We next investigated the nature of the signalling pathway activated by GPR55 by examining the G-protein coupling. In the first instance, we examined the effect of Pertussis toxin on the ability of GPR55 to mediate GTPγS binding. Membranes prepared from cells treated with toxin were still able to mediate a robust response to compounds shown to be agonists of GPR55 (data not shown), suggesting that G_i G-proteins are not involved downstream of GPR55. We also tested GPR55-expressing HEK293s cells using FLIPR to determine whether there was evidence of a calcium signal that could be indicative of G_q coupling. No agonist-mediated calcium signalling was detected when compared to untransfected cells suggesting that G_q was not coupling to GPR55. To further investigate the G-protein signalling pathway downstream of GPR55 we took an antibody and peptide blocking approach in the GTPγS assay. Peptides equivalent to the last 12 amino acids of Gα_i1/2, Gα_i3, Gα_s and Gα₁₃ were incubated with GPR55-containing membranes for 15 min prior to performing GTPγS assays. The peptides equivalent to G_i1/2, G_i3 and G_s had no effect upon the GTPγS signal consistent with the lack of effect of Pertussis toxin (Figure 6a). However, the G₁₃ peptide dose dependently inhibited GTPγS binding suggesting that this peptide makes a specific interaction with GPR55 and prevents the receptor coupling to and activating G₁₃ (Figure 6a). A similar experiment was then performed using antibodies raised against the C-terminal peptides of the different G proteins. Consistent with the peptide studies anti-G_i1/2, anti-G_i3 and anti-Gα_s had no effect upon GTPγS binding mediated by GPR55 (Figure 6b). At the same time, anti-Gα₁₃ prevented GTPγS binding in a dose-dependent manner, demonstrating that the GTPγS signal being measured as a consequence of agonist activity at GPR55 was a result of G₁₃ activation (Figure 6b).

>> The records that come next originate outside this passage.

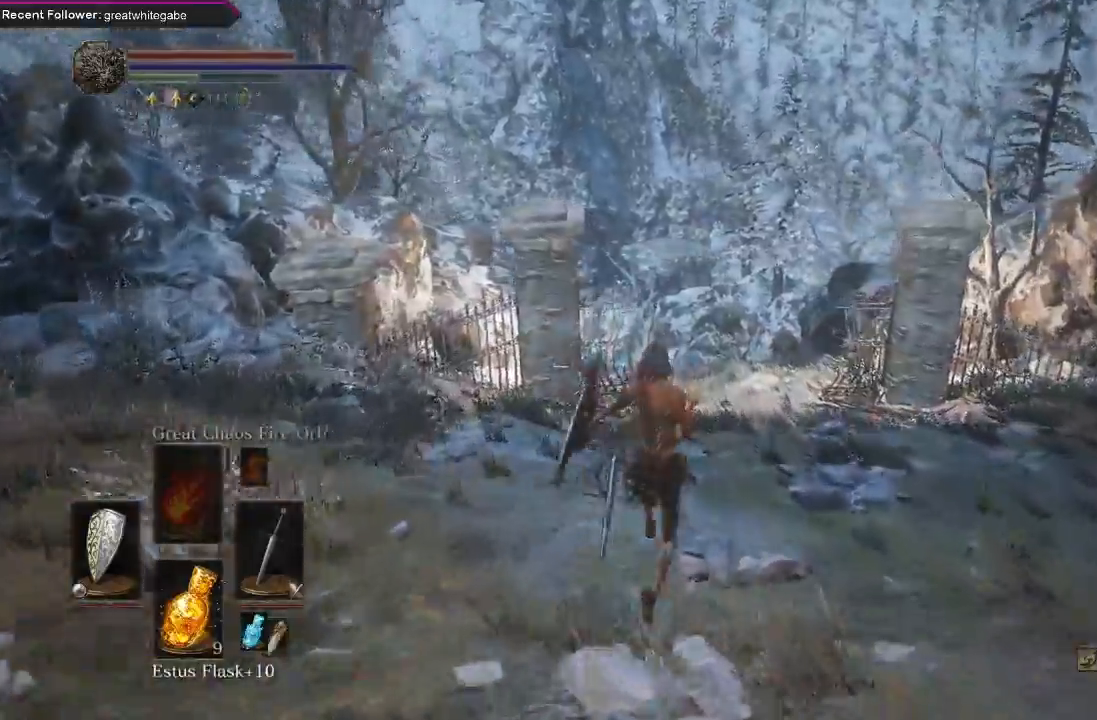
{"buttons": ["B"], "left_stick": "up", "right_stick": "center", "events": []}
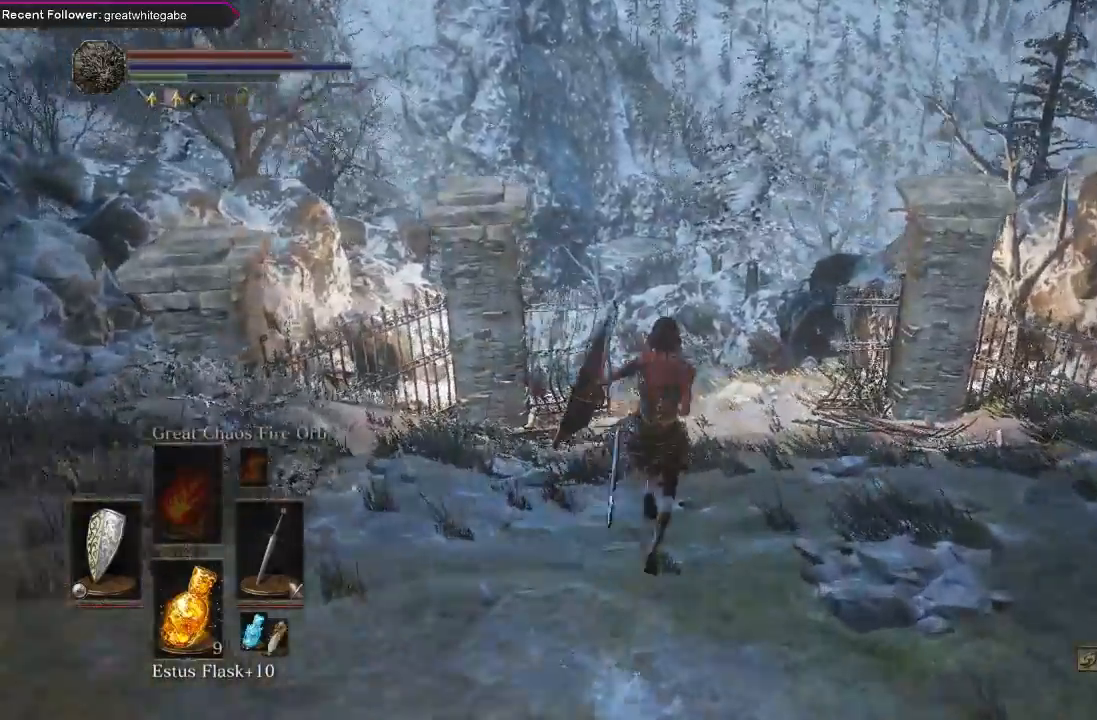
{"buttons": ["B"], "left_stick": "up", "right_stick": "center", "events": []}
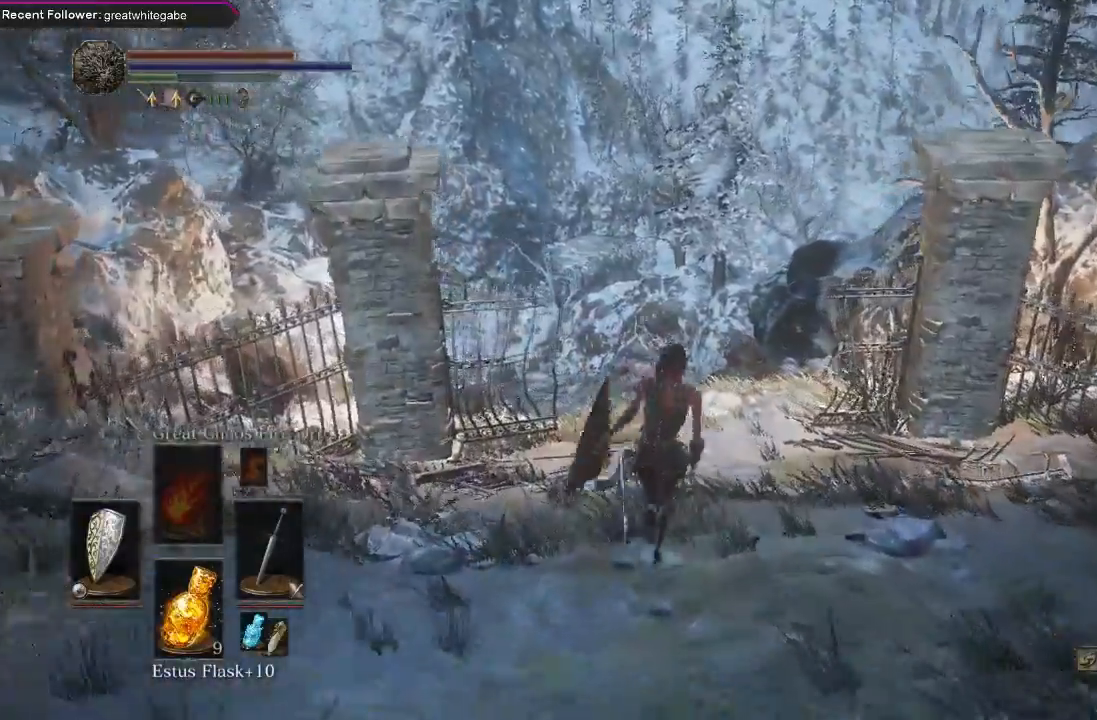
{"buttons": ["B"], "left_stick": "up", "right_stick": "center", "events": []}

To further demonstrate that the signalling of GPR55 was Gα₁₃–mediated, we performed additional studies. Cells stably expressing human GPR55 were transiently transfected with plasmid DNA containing the human Gα₁₃ gene or with vector control. As shown in Figure 7, while the vector control did not change GTPγS readout, the membranes prepared from the Gα₁₃-transfected cells showed an augmented signal in response to cannabinoid ligands, indicative of increased expression of the coupling G protein.

Downstream signalling by GPR55

Assuming therefore that GPR55 is Gα₁₃-coupled, it is reasonable to expect that downstream signalling pathways of the G protein will be activated in a GPR55-dependent manner. To this effect, we looked at the activation of rhoA, cdc42 and rac1 in response to various ligands in GPR55-expressing and control HEK293s cells. Figure 8 shows that both anandamide and O1602 but not WIN55,212-2 treatment induced the activation of rhoA, cdc42 and rac1. This effect was blocked by the GPR55 antagonist, cannabidiol.